Provided records START
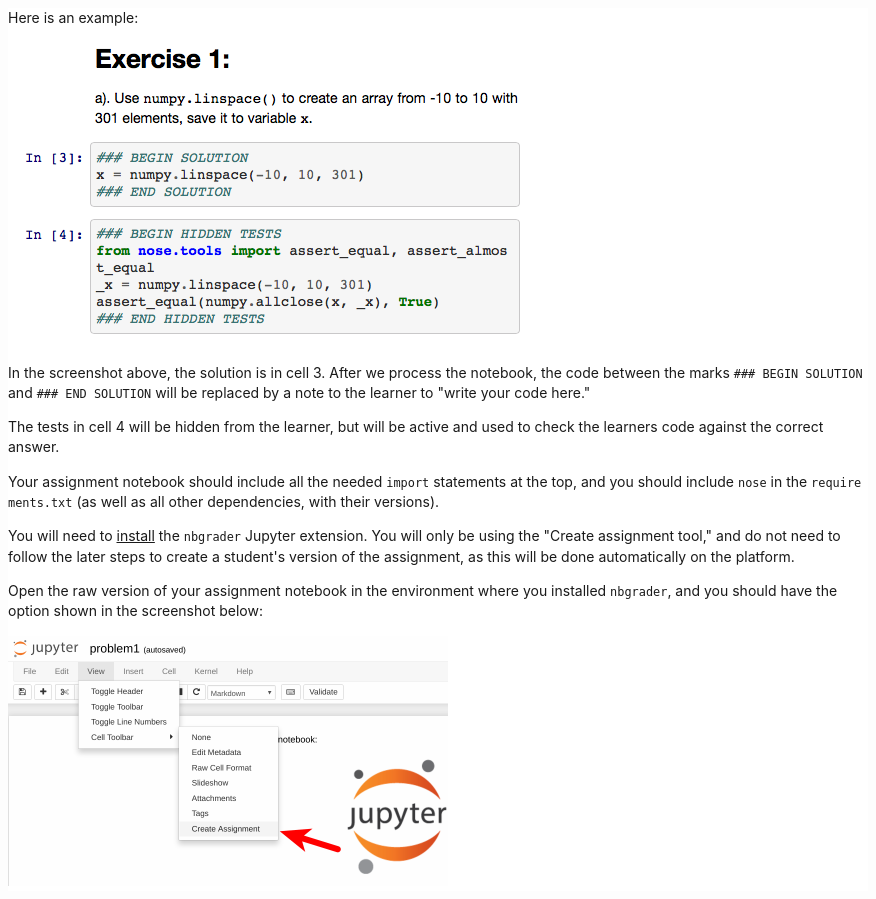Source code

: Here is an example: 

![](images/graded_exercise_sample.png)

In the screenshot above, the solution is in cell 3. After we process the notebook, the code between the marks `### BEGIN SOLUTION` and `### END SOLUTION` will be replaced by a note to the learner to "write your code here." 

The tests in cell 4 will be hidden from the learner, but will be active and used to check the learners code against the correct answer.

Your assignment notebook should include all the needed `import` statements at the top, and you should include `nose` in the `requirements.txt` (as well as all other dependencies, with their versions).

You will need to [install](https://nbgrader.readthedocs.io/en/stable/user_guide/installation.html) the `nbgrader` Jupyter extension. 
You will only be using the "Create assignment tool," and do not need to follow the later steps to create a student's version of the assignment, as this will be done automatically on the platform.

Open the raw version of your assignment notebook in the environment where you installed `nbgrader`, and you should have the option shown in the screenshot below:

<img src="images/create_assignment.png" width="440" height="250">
Provided records END
> _What you should do_
Start at the line with "In the screenshot above, the" and stop at the end of the records. Write those lines out exactly and add nothing.

> _Response to the task_
In the screenshot above, the solution is in cell 3. After we process the notebook, the code between the marks `### BEGIN SOLUTION` and `### END SOLUTION` will be replaced by a note to the learner to "write your code here." 

The tests in cell 4 will be hidden from the learner, but will be active and used to check the learners code against the correct answer.

Your assignment notebook should include all the needed `import` statements at the top, and you should include `nose` in the `requirements.txt` (as well as all other dependencies, with their versions).

You will need to [install](https://nbgrader.readthedocs.io/en/stable/user_guide/installation.html) the `nbgrader` Jupyter extension. 
You will only be using the "Create assignment tool," and do not need to follow the later steps to create a student's version of the assignment, as this will be done automatically on the platform.

Open the raw version of your assignment notebook in the environment where you installed `nbgrader`, and you should have the option shown in the screenshot below:

<img src="images/create_assignment.png" width="440" height="250">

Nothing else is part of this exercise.